Stored records:
+ + + + + + +
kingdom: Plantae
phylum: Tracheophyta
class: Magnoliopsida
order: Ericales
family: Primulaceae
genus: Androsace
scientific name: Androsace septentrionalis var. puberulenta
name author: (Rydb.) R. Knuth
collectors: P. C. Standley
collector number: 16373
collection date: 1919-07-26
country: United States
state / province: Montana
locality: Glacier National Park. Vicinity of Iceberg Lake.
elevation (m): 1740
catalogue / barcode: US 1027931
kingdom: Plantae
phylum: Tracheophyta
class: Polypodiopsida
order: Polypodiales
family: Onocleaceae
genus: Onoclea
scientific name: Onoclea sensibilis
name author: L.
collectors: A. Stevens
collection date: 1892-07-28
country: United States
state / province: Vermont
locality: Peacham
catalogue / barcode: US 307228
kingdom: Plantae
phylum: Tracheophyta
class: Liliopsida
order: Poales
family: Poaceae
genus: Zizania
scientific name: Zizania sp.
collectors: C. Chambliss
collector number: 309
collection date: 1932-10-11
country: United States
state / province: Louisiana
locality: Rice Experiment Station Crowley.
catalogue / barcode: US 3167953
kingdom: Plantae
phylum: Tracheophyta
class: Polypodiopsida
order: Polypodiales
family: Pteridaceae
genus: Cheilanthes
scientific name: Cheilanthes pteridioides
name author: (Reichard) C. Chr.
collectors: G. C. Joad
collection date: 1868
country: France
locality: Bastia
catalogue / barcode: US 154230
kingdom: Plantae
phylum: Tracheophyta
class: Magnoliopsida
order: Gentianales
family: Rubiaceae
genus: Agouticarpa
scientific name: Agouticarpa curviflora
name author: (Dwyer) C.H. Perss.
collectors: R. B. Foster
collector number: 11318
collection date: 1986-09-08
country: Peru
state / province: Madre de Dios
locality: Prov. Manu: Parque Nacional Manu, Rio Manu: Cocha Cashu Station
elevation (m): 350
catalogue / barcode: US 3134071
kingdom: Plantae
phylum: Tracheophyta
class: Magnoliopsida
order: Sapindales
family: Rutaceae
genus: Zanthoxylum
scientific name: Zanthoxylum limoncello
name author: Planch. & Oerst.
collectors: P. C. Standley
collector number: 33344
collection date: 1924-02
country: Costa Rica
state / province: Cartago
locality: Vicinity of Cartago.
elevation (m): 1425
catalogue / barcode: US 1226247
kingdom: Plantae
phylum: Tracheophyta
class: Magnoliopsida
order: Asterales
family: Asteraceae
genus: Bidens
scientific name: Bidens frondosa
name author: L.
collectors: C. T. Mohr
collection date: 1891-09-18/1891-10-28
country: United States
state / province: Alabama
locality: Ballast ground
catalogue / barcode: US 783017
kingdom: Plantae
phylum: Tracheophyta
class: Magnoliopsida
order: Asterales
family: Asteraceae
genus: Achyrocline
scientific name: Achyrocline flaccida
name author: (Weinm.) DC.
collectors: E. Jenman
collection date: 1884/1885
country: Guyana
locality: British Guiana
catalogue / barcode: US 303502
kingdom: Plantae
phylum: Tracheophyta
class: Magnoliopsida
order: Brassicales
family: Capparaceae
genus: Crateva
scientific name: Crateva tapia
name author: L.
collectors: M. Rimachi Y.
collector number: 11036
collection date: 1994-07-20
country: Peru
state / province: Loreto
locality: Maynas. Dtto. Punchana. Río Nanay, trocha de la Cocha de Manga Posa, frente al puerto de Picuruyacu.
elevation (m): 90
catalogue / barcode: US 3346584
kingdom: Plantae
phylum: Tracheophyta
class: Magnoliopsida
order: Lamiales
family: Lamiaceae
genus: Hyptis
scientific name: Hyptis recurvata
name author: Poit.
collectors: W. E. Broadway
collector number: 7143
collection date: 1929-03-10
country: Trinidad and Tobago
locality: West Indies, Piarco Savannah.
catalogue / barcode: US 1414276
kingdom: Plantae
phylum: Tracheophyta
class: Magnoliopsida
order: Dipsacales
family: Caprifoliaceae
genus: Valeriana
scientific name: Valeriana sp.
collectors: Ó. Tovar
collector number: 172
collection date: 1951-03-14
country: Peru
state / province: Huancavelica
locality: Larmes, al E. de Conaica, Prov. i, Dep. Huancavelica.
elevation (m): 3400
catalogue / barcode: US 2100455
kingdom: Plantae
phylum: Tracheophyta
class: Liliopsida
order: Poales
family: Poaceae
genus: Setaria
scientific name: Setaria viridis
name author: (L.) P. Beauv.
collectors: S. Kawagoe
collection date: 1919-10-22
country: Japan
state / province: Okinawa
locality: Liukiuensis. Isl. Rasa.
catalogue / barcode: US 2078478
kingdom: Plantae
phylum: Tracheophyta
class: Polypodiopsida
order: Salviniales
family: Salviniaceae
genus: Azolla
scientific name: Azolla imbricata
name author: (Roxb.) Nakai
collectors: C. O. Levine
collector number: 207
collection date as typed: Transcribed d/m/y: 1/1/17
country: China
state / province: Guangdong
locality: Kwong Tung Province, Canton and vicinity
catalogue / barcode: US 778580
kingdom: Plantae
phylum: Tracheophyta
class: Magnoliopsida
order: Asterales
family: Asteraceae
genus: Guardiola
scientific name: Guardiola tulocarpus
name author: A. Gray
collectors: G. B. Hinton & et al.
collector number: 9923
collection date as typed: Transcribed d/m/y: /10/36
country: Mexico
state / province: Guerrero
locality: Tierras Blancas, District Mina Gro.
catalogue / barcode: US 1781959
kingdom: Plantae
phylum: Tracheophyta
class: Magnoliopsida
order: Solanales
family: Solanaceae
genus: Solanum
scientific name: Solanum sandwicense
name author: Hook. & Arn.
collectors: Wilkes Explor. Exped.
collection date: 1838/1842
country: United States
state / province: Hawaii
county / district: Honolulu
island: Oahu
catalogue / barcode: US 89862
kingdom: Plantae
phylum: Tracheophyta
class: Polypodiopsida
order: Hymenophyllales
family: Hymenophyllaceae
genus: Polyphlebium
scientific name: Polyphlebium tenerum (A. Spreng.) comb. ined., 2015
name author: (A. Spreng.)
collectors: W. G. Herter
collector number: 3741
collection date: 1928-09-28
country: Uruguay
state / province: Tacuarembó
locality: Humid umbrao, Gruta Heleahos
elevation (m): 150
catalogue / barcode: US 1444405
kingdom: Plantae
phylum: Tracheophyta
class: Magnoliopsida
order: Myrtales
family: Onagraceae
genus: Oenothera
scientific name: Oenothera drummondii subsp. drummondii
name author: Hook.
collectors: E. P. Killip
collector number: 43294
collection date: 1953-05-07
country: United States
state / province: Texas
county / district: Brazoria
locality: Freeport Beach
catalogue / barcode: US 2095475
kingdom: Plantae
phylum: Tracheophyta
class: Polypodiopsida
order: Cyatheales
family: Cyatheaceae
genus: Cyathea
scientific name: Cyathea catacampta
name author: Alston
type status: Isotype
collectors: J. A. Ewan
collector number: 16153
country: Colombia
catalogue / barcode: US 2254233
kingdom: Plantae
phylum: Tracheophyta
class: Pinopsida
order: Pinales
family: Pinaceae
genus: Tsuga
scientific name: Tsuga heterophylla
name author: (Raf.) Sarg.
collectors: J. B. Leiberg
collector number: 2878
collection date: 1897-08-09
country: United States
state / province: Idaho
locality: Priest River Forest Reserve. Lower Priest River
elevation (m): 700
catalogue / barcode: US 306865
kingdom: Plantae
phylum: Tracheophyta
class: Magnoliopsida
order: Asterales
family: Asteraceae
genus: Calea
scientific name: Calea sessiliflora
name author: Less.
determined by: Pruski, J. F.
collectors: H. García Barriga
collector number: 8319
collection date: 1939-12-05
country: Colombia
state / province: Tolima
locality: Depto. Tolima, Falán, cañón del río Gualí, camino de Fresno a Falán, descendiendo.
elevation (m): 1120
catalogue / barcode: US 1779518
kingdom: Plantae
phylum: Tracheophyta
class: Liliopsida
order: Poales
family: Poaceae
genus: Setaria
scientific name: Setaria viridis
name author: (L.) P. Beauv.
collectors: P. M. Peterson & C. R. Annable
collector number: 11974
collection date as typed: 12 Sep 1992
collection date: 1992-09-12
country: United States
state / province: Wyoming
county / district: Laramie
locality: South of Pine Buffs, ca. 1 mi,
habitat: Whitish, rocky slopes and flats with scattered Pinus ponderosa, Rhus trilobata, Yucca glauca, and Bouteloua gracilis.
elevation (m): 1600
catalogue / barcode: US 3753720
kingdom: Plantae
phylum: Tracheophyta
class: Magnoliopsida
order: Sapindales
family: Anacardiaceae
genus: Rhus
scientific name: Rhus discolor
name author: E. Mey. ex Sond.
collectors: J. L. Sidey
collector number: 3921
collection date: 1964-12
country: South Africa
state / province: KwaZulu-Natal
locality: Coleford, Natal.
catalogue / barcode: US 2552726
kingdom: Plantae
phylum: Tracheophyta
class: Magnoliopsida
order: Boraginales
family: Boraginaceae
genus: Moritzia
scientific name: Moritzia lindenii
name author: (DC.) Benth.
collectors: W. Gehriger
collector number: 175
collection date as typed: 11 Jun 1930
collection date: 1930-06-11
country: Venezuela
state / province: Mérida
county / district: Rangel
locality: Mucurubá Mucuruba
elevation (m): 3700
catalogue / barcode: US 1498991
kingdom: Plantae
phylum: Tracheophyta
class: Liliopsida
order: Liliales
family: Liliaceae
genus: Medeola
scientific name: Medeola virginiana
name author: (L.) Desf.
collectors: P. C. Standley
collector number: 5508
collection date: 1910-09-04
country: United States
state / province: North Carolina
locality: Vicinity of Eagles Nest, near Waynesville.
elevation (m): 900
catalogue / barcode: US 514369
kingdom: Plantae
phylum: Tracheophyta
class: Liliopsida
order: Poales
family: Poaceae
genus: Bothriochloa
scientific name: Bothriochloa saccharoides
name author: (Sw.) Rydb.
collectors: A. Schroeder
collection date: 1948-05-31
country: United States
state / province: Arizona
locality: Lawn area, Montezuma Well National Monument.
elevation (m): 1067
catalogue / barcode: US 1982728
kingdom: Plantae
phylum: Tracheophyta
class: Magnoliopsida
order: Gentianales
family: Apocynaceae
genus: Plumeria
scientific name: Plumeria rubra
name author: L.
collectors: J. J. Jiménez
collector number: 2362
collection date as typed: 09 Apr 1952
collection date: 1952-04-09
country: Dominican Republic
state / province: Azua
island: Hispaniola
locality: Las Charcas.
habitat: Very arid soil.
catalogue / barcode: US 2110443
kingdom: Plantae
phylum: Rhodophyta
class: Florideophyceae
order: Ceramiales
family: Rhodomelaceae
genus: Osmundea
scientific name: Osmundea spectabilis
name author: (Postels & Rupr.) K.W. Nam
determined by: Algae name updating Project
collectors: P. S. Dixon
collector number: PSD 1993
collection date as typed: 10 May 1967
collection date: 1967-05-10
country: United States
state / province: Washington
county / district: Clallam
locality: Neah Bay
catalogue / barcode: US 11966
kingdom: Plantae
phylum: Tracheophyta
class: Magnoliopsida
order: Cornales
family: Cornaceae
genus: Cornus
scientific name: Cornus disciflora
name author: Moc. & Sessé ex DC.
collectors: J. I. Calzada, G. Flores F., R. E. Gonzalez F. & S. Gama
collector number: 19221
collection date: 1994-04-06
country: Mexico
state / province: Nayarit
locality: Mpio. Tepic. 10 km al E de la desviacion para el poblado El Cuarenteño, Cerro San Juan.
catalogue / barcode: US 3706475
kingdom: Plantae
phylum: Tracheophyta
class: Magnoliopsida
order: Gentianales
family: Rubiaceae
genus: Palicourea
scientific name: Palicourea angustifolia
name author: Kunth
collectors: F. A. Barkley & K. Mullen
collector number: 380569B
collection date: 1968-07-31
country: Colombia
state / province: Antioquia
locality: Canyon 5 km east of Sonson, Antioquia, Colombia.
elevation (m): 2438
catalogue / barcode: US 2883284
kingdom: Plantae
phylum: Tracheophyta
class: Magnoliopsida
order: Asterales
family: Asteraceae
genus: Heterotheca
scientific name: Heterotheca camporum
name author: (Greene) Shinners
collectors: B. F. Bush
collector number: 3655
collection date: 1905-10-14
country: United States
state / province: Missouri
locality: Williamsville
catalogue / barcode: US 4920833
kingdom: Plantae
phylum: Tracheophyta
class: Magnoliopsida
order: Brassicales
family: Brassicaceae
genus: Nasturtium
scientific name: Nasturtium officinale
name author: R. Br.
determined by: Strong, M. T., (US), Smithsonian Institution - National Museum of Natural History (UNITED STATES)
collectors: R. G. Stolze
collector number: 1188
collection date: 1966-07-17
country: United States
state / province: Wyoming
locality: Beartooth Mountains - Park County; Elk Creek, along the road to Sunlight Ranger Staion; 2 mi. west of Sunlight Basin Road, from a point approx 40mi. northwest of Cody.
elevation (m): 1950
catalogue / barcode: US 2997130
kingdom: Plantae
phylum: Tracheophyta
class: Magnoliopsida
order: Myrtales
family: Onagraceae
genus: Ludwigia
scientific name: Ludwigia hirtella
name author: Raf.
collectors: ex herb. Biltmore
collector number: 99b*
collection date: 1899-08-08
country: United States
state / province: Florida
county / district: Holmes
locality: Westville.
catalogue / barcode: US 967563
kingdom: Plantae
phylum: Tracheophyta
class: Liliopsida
+ + + + + + +
EXERCISE DETAILS:
Write out word for word the data above, from the line containing "catalogue / barcode: US 1779518" down to the line containing "collection date: 1992-09-12", with both of those lines included.

COMPLETED EXERCISE:
catalogue / barcode: US 1779518
kingdom: Plantae
phylum: Tracheophyta
class: Liliopsida
order: Poales
family: Poaceae
genus: Setaria
scientific name: Setaria viridis
name author: (L.) P. Beauv.
collectors: P. M. Peterson & C. R. Annable
collector number: 11974
collection date as typed: 12 Sep 1992
collection date: 1992-09-12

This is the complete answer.